O Governo Regional dos Açores anunciou que «em breve» vai avançar com negociações com associações agrícolas e industriais para a criação de uma fórmula indexante ao preço do leite pago ao produtor na Região.
O objectivo é que o valor pago aos produtores evolua em conformidade com o mercado do Continente Europeu, cuja ideia foi bem recebida pela associação agrícola da ilha terceira, sendo vista como uma medida que pode ser o princípio do fim da desconfiança da lavoura em relação à indústria.

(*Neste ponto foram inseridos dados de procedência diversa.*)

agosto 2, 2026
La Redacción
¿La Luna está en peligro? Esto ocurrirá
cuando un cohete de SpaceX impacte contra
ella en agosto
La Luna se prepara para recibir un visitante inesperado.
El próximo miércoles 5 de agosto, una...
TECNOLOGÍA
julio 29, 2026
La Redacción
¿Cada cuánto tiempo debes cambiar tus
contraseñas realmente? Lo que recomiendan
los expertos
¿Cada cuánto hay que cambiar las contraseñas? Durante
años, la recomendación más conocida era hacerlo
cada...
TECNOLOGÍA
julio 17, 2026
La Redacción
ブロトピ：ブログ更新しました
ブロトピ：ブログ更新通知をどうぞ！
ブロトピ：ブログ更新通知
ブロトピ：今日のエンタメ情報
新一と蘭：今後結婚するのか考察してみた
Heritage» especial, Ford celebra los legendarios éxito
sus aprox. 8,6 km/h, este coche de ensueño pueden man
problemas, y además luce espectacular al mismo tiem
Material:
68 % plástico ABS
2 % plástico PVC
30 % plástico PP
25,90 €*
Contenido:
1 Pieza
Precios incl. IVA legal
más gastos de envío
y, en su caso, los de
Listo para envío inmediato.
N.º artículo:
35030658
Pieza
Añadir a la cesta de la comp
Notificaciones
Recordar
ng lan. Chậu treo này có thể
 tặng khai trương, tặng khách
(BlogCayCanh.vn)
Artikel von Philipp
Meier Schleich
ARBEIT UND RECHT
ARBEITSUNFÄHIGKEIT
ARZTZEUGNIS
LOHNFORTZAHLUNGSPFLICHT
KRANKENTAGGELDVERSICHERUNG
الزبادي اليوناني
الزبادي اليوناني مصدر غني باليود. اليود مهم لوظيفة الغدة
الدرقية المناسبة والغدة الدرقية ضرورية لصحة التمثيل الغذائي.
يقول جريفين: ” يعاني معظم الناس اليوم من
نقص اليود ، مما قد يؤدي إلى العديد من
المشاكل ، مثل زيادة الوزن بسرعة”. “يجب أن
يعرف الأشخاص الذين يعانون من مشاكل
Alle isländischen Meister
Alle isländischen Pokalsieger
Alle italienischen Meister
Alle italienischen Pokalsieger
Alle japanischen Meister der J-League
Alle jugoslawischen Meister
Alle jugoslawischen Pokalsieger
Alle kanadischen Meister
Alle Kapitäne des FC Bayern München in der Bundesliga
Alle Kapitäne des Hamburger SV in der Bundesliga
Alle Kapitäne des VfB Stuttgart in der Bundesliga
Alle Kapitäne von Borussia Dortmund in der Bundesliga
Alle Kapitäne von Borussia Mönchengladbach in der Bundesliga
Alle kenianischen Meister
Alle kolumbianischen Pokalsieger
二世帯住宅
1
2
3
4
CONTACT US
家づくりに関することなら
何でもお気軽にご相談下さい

Uma opinião semelhante tem o professor da Universidade dos Açores (UA), José Matos, que considera a mesma «muito positiva para o sector», e que pode ser o fim «da guerra a que se assiste todos os anos em torno do preço do leite».
Segundo o professor da UA, desta forma os preços podem «entrar em linha de conta com os preços médios praticados na Europa, dando o exemplo da LTO, uma organização holandesa, que disponibiliza todos os meses os valores «pagos pelas principais empresas aos produtores».
Outros indicadores positivos para avançar com a fórmula indexante pode ser os preços praticados mo mercado em relação a produtos como o queijo ou leite em pó de venda ao público que são produzidos em quantidades consideráveis.
Para José Matos é também importante encontrar uma «margem de manobra» que tenha em conta o factor do custo de transporte e mantenha o leite açoriano competitivo, sobretudo devido ao fim da quotas leiteiras na União Europeia.
O presidente da Federação Agrícola dos açores, Jorge Rita, em declarações à RDP, acredita na adopção desta fórmula, mas desconfia que a indústria a aceite de «braços abertos».
Do lado das indústrias, Mancebo Soares, da UNICOL, recusa-se a prestar declarações aprofundadas até conhecer a proposta, no entanto, adianta que «a este respeito a UNICOL tem uma posição de princípio», afirmando que «a economia actual não se compadece com preços fixados de forma administrativa que se revelam depois prejudiciais para os utilizadores».
Já fonte da Insular afirma que a medida em causa dificilmente se poderia aplicar a todas as empresas das várias ilhas, visto estas diferirem muito no tipo de produtos que fabricam.